Schnaack, O., Boelter, N., Paeckel, S., Manmana, S. R., Kehrein, S., & Schmitt, M. (2019). Tripartite information, scrambling, and the role of Hilbert space partitioning in quantum lattice models. Physical Review B, 100(22): 224302. doi:10.1103/PhysRevB.100.224302.


Cite as: https://hdl.handle.net/21.11116/0000-0005-DA66-3
Abstract
For the characterization of the dynamics in quantum many-body systems the question of how information spreads and becomes distributed over the constituent degrees of freedom is of fundamental interest. The delocalization of information under many-body dynamics has been dubbed scrambling, and out-of-time-order correlators were proposed to probe this behavior. In this work we investigate the time evolution of tripartite information as a natural operator-independent measure of scrambling, which quantifies to what extent the initially localized information can be recovered only by global measurements.
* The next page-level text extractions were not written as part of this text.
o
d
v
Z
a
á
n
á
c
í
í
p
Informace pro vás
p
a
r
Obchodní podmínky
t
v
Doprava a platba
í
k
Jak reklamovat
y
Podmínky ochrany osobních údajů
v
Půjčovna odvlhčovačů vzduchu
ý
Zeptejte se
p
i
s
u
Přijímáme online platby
Studying the dynamics of quantum lattice models with tunable integrability breaking, we demonstrate that in contrast to quadratic models generic interacting systems scramble information irrespective of the chosen partitioning of the Hilbert space, which justifies the characterization as a scrambler. Without interactions the dynamics of tripartite information in momentum space reveals unambiguously the absence of scrambling.